The science fiction writer’s true lies are set in the future, but located in the present. George Orwell’s dystopias actually depicted Stalinism. The NKVD, led by men like Lavrentiy Beria, was already a reality. And 1984 was not really predictive, because while omnipresent screens and cameras are popular with repressive states (China’s troubled provinces are fairly teeming with them), mass surveillance doesn’t really work without the internet, which Orwell could not have foreseen. In these collections, Sami Ahmad Khan’s 15004 depicts the Chauri Chaura Express in the grip of a murderous madness at Deoria Sadar Station, but the reader instantly recalls Godhra in 2002 and with 1984, when trains on the main line through Deoria became mobile abattoirs.
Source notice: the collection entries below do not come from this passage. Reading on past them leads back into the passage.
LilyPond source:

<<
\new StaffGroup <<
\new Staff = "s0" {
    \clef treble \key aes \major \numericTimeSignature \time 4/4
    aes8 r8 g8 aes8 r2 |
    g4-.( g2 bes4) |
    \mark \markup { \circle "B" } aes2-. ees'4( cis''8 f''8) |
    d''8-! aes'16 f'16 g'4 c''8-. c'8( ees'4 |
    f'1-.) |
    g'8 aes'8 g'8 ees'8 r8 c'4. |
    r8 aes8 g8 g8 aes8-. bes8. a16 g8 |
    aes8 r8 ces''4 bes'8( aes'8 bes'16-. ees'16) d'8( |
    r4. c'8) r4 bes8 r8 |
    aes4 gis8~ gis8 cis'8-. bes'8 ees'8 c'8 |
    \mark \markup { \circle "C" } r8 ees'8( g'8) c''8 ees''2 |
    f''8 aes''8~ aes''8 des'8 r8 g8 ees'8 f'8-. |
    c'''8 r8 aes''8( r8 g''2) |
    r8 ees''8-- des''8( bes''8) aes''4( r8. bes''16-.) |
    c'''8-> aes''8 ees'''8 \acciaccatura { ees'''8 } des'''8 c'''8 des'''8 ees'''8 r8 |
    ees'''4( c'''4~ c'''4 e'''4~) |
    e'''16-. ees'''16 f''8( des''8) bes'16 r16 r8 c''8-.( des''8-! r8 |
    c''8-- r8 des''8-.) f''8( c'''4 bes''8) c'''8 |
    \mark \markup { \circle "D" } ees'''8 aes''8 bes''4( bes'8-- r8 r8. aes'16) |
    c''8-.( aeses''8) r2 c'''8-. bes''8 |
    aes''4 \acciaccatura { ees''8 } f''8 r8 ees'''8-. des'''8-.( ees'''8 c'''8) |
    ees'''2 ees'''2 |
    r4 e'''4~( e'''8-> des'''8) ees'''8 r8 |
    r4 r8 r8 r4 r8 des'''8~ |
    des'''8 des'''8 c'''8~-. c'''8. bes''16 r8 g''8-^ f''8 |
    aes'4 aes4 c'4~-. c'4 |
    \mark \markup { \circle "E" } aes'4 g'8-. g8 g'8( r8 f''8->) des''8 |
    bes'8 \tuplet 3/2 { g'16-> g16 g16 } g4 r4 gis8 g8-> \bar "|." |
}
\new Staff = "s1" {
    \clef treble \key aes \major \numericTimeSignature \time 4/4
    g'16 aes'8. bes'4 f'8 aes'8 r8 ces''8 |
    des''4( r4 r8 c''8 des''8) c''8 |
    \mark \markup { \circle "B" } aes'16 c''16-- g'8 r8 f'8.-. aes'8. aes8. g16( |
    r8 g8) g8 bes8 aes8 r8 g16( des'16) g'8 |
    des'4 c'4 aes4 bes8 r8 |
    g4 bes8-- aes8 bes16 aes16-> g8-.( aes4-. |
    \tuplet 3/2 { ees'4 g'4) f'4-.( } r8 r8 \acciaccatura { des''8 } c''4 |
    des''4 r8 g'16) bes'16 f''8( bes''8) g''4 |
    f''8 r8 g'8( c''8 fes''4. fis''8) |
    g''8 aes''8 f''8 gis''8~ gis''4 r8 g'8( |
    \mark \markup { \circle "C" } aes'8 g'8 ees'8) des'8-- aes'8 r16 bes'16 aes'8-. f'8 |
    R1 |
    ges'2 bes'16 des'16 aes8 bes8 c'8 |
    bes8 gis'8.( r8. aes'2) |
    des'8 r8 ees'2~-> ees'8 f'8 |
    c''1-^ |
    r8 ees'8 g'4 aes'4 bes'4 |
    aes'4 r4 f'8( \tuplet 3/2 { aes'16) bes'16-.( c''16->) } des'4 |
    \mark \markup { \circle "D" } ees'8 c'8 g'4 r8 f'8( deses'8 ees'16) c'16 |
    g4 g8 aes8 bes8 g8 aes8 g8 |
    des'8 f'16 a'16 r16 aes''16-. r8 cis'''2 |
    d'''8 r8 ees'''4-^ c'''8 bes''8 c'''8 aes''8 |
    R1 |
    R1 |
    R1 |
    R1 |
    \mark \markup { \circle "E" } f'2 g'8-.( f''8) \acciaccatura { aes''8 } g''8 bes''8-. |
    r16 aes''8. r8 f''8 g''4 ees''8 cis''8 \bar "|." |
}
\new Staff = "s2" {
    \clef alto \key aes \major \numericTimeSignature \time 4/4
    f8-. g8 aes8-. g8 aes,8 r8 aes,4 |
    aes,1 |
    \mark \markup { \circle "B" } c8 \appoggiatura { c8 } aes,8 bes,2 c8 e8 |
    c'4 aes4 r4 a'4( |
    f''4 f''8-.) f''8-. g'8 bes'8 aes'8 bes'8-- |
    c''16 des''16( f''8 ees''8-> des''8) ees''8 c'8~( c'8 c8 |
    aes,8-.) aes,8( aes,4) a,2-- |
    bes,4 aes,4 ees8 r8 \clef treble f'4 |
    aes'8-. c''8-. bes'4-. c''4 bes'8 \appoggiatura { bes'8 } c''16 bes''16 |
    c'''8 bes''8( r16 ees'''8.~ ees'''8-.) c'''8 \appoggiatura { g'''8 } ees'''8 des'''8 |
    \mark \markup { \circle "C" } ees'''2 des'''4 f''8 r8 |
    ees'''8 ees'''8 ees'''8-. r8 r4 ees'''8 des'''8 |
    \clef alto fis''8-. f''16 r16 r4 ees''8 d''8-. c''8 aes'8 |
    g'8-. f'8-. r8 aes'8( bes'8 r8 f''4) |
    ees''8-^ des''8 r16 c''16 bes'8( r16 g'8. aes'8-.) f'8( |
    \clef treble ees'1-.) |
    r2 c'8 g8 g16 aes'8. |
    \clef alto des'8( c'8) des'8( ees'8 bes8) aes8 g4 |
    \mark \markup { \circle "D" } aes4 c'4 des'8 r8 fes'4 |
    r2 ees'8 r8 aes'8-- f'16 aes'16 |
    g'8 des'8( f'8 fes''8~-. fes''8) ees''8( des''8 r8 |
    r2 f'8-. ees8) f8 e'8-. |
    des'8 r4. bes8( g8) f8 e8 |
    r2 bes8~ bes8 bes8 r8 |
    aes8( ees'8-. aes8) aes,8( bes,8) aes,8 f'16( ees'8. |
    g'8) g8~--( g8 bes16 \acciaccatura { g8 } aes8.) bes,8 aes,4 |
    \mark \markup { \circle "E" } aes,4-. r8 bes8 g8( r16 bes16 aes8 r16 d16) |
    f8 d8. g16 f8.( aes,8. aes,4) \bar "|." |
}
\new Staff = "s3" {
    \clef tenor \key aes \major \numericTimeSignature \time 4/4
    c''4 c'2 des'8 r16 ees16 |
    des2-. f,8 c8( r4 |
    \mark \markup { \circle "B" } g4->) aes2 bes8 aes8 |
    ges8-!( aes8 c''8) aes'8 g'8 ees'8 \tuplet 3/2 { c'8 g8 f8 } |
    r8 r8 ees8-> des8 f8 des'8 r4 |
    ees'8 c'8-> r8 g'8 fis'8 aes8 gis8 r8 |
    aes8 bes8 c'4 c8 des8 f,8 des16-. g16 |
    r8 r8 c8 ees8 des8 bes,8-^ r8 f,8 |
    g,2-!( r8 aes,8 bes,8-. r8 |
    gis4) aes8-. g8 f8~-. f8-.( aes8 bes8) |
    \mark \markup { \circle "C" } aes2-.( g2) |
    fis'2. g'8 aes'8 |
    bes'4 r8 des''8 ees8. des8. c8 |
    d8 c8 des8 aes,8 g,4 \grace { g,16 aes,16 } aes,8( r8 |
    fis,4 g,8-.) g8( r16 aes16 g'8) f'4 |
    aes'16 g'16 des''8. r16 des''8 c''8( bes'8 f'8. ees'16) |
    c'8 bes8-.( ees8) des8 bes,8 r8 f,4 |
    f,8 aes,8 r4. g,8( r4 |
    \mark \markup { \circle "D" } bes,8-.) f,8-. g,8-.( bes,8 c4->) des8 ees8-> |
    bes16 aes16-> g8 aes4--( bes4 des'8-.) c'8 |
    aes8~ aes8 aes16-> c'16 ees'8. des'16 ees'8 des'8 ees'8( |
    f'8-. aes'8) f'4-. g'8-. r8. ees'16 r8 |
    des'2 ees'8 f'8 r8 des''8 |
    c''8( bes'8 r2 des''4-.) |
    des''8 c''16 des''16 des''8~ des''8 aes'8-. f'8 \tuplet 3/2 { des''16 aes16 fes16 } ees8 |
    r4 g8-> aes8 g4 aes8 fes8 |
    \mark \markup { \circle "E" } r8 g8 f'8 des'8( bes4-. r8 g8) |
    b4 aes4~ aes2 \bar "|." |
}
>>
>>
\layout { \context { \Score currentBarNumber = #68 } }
The most unusual story in these collections is a scrupulously redacted translation of the Bengali Palatak Toofan by Jagadish Chandra Bose, an early work in the genre. It is illuminating to learn that Bose, famed for his research on radio, microwaves and the “nervous system” of plants, wrote the story for a competition to promote a popular hair oil, Kuntal Keshari. Its inventor, Hemedramohan Basu, had instituted an annual prize for stories in which the product figured. And Bose, a polymath who was considered to be a peer of Heinrich Hertz and Guglielmo Marconi, was happy to enter the competition with a story in which the cooling hair oil calms a raging cyclone. It speaks well of those times.
The 39 stories in these two volumes are too diverse to be catalogued here, but Saint and Varma must be commended for going beyond literary giants like Premendra Mitra and Rahul Sankrityayan, and contemporary established writers like Vandana Singh, Priya Sarukkai-Chhabria, Keki N Daruwalla, Rukmini Bhaya Nair and the much younger Mimi Mondal, to feature writers who are not so well-known. Equally laudable is their preference for work that is literary, rather than ‘hard’ sci-fi (focused on science, technology and accuracy, as in The Martian), which has become an unhealthy obsession in publishing. The “hard” genre speaks only to the already converted and baffles readers without a grounding in science, who can’t readily distinguish between “albumin” and “albedo”. In 2014, Ursula K Le Guin had accepted her US National Book Award in the name of “fellow authors of fantasy and science fiction, writers of the imagination, who for 50 years have watched the beautiful rewards go to the so-called realists.” Recognition now comes readily for science fiction, but its complete acceptance in the canon of literature depends primarily on writers of the imagination, who let us see ourselves with the benefit of foresight.